After beginning her career in the U.S., Joyce DiDonato soon developed a growing and enthusiastic worldwide following in opera, concert, and recital. She has appeared on the world’s major opera stages, in Amsterdam, Barcelona, Chicago, Geneva, London, Milan, Munich, New York, Paris, San Francisco, and Tokyo, adding Vienna last season; and she has given recitals and concerts at Wigmore Hall, Amsterdam’s Concertgebouw, and Carnegie Hall, with the New York Philharmonic, Cleveland Orchestra, San Francisco Symphony, Orchestre National de Paris, St. Luke’s Chamber Orchestra, and Saint Paul Chamber Orchestra. DiDonato has had important triumphs at the Rossini Opera Festival in Pesaro and in performances and recordings with Alan Curtis’s ensemble, Il Complesso Barocco, and Les Arts Florissants under William Christie.

Born and educated in Kansas, the dynamic and engaging mezzo-soprano was a member of the young artist programs of the San Francisco, Houston Grand, and Santa Fe Opera companies after graduate studies at Philadelphia’s Academy of Vocal Arts.

During the 2005-06 season, DiDonato gave her Metropolitan Opera debut as Cherubino in Le nozze di Figaro, sang her role debut as Sesto in Mozart’s La clemenza di Tito at the Geneva Opera, and returned to Covent Garden as Rosina in a new production of Il barbiere di Siviglia – receiving the Royal Philharmonic Society’s Singer of the Year award. She reprised her tour-de-force as Dejanira in Handel’s Hercules in New York and London, earning a prestigious Laurence Olivier Award nomination for Outstanding Achievement in Opera. Britain’s Guardian stated “Joyce DiDonato gives the performance of a lifetime as Dejanira, hurling out coloratura with the fury of a psychopath before descending into insanity.” Finally, she capped off the season with a triumphant role debut in the title part of Massenet’s Cendrillon at Santa Fe Opera.

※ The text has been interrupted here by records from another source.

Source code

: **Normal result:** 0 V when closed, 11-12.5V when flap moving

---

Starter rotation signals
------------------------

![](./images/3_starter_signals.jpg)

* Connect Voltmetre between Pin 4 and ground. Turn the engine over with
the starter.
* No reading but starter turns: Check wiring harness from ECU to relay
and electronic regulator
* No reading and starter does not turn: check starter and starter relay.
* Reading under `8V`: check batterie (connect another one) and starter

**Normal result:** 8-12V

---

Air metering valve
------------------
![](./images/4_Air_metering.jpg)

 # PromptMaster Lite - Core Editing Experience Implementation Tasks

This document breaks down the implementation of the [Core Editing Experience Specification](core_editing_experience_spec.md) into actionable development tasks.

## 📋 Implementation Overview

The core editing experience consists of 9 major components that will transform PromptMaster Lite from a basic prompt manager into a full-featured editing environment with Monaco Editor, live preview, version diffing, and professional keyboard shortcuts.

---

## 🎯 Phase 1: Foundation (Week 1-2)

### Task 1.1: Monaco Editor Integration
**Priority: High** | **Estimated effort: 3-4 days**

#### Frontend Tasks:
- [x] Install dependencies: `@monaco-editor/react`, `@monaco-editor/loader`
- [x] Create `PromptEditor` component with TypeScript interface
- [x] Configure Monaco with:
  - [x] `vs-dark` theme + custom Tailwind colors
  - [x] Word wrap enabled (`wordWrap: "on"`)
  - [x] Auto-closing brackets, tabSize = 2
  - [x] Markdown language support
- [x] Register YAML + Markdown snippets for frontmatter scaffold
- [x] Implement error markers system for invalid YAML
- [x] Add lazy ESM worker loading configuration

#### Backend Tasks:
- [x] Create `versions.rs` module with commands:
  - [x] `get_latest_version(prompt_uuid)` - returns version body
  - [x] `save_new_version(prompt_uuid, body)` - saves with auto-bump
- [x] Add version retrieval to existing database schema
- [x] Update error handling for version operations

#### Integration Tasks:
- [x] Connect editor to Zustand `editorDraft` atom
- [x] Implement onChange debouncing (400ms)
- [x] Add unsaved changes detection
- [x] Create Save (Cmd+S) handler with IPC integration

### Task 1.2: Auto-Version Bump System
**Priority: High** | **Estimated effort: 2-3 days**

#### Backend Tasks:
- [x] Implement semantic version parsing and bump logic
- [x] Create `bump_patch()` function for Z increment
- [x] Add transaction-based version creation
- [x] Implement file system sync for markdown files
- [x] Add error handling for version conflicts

Of her newest complete opera recording, Handel’s Alcina, Gramophone commented: “DiDonato is superb: her Alcina is a complex, feminine creature, vain and vindictive – listen to her spine-tingling performance of ‘Ombre pallide’ ... This could well be the Alcina we’ve been waiting for.” Her extensive discography includes a disc of Handel duets with soprano Patrizia Ciofi; complete recordings of Rossini’s La Cenerentola, Handel’s Radamisto and Floridante, and Berlioz’s Benvenuto Cellini; and DVDs of Handel’s Hercules and Rossini’s Barbiere di Siviglia. She can also be heard in a survey of Antonio Vivaldi’s sacred music, as well as on four solo CDs – The Deepest Desire, ¡Pasión!, her debut recital from London’s Wigmore Hall, and Furore. At Houston Grand Opera she premiered and recorded the roles of Meg in Mark Adamo’s highly acclaimed Little Women, and of Katerina Maslova in Tod Machover’s epic Resurrection, both of which were recorded and are currently available.

Honors bestowed upon DiDonato – in addition to the Met’s Beverly Sills Award and the Royal Philharmonic Society’s Singer of the Year – include the Richard Tucker Award, given to a single American singer annually; second place in Plácido Domingo’s Operalia; and prizes from the George London Foundation, the ARIA Award Foundation, and the Sullivan Musical Foundation.